CONDITION := ACTION;
The CONDITION and the ACTION fields may be expressed as follows:
- by a constant, between "quotes"; (such as "a", "s", "into account", above);
- by a lemma, between [brackets]; (such as [be], [have]);
- by a feature, extracted from the UNDL Foundation tagset; (such as "VOW", "PLR", "MTW", "VA" above)
The CONDITION and the ACTION fields may be either simple or complex. Complex actions and conditions must be separated by ",".
SINGLE CONDITION := SINGLE ACTION; CONDITION#1,CONDITION#2, ..., CONDITION#n := SINGLE ACTION; CONDITION := ACTION#1, ACTION#2, ..., ACTION#n; CONDITION#1,CONDITION#2, ..., CONDITION#n := ACTION#1, ACTION#2, ..., ACTION#n;
Special symbols are used in the CONDITION and the ACTION field:
- > indicates suffixation
- >> indicates suffixation after a blank space
- < indicates prefixation
- << indicates prefixation before a blank space
- : indicates replacement
For further information on other symbols, see Ph-rules, A-rules or S-rules.
When to use Ph-rules, A-rules or S-rules
- Ph-rules must be used when the transformations affect isolated characters or isolated strings of characters. The transformations are rather at the surface level and do not affect the structure of the word or of the phrase.
- A-rules must be used when the transformations generate inflections of the base form. They should be used only when the transformations may be expressed by prefixation, infixation or suffixation. In any case, the transformation must affect only the structure of the word, but the structure of the phrase is to be preserved. In that sense, a-rules must never be used when a new word is introduced in the syntactic structure (as in the formation of compounds).
- S-rules must be used when the transformations affect the structure of the phrase, as in the generation of compounds (including compound tenses and periphrastic constructions). They are also used to describe syntactic behaviour such as word order, agreement and government.
Observations
- Ph-rules and A-rules do not generate new words but only modify the existing ones.
- The A-rule "FUT:="will"<<0;" (i.e, generate "will" as a prefix to the base form in case of future) will transform "love" into "will love", which will be considered, however, as a single word and not as a compound. Notice that this is the reason why compound tenses must never be generated through A-rules; otherwise, the negative form "will not love", in which "not" should be generated between the auxiliary verb and the main verb, would never be possible.
- S-rules are not necessarily constrained about the word order.

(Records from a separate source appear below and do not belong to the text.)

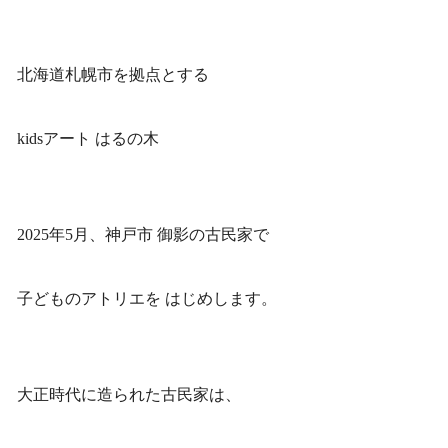
北海道札幌市を拠点とする
kidsアート はるの木
2025年5月、神戸市 御影の古民家で
子どものアトリエを はじめします。
大正時代に造られた古民家は、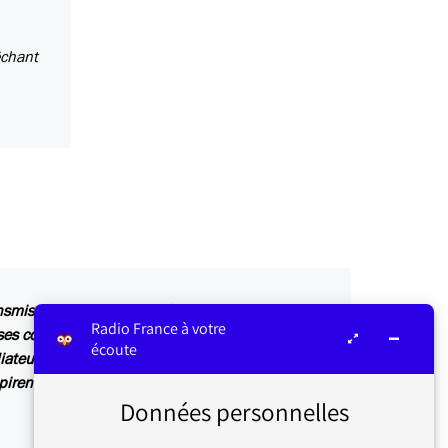
êchant
ansmis au service concerné par vos questions ou
Radio France à votre
s contributions sont relayées sur les antennes
écoute
iateur ou dans Les infos du médiateur, lettre
irent également des articles explicatifs à
Données personnelles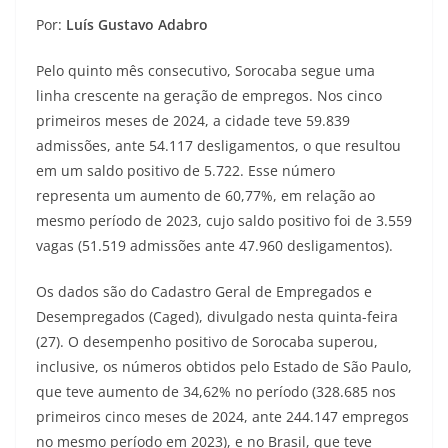
Por:
Luís Gustavo Adabro
Pelo quinto mês consecutivo, Sorocaba segue uma
linha crescente na geração de empregos. Nos cinco
primeiros meses de 2024, a cidade teve 59.839
admissões, ante 54.117 desligamentos, o que resultou
em um saldo positivo de 5.722. Esse número
representa um aumento de 60,77%, em relação ao
mesmo período de 2023, cujo saldo positivo foi de 3.559
vagas (51.519 admissões ante 47.960 desligamentos).
Os dados são do Cadastro Geral de Empregados e
Desempregados (Caged), divulgado nesta quinta-feira
(27). O desempenho positivo de Sorocaba superou,
inclusive, os números obtidos pelo Estado de São Paulo,
que teve aumento de 34,62% no período (328.685 nos
primeiros cinco meses de 2024, ante 244.147 empregos
no mesmo período em 2023), e no Brasil, que teve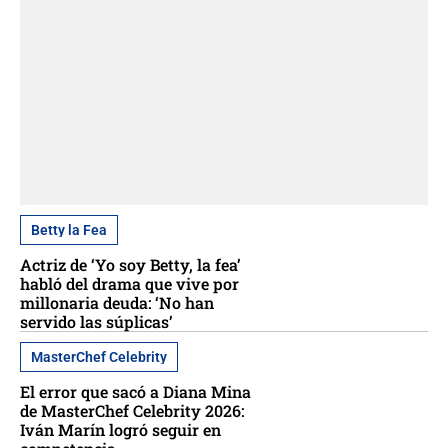
Betty la Fea
Actriz de ‘Yo soy Betty, la fea’
habló del drama que vive por
millonaria deuda: ‘No han
servido las súplicas’
MasterChef Celebrity
El error que sacó a Diana Mina
de MasterChef Celebrity 2026:
Iván Marín logró seguir en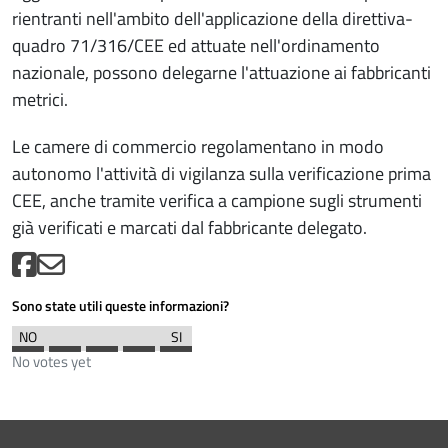
rientranti nell'ambito dell'applicazione della direttiva-
quadro 71/316/CEE ed attuate nell'ordinamento
nazionale, possono delegarne l'attuazione ai fabbricanti
metrici.
Le camere di commercio regolamentano in modo
autonomo l'attività di vigilanza sulla verificazione prima
CEE, anche tramite verifica a campione sugli strumenti
già verificati e marcati dal fabbricante delegato.
Sono state utili queste informazioni?
No votes yet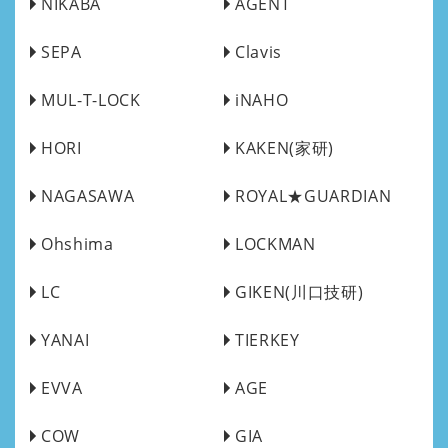
NIKABA
AGENT
SEPA
Clavis
MUL-T-LOCK
iNAHO
HORI
KAKEN(家研)
NAGASAWA
ROYAL★GUARDIAN
Ohshima
LOCKMAN
LC
GIKEN(川口技研)
YANAI
TIERKEY
EVVA
AGE
COW
GIA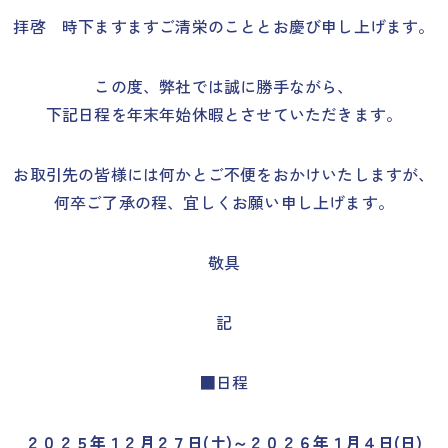
拝啓 時下ますますご清栄のこととお慶び申し上げます。
この度、弊社では誠に勝手ながら、
下記日程を年末年始休暇とさせていただきます。
お取引先の皆様には何かとご不便をおかけいたしますが、
何卒ご了承の程、宜しくお願い申し上げます。
敬具
記
■日程
２０２５年１２月２７日(土)～２０２６年１月４日(日)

- The S-rule "MTW:=VA("into account");" just indicates that the multi-word expression requires the generation of the string "into account" as an adjunct to the base form. It does not indicate whether the adjunct should be generated at the left or at the right side of the base form. In order to explicitly indicate that, the symbols ">", ">>", "<", "<<" may be used: "MTW:=VA(>>,"into account")". When the information on word order is absent, the system follows the default rule, which is defined in the grammar. As in English the default for verb adjuncts (VA) is ">>", there is no need to indicate the order in adjuncts that are generated to the right after a blank space.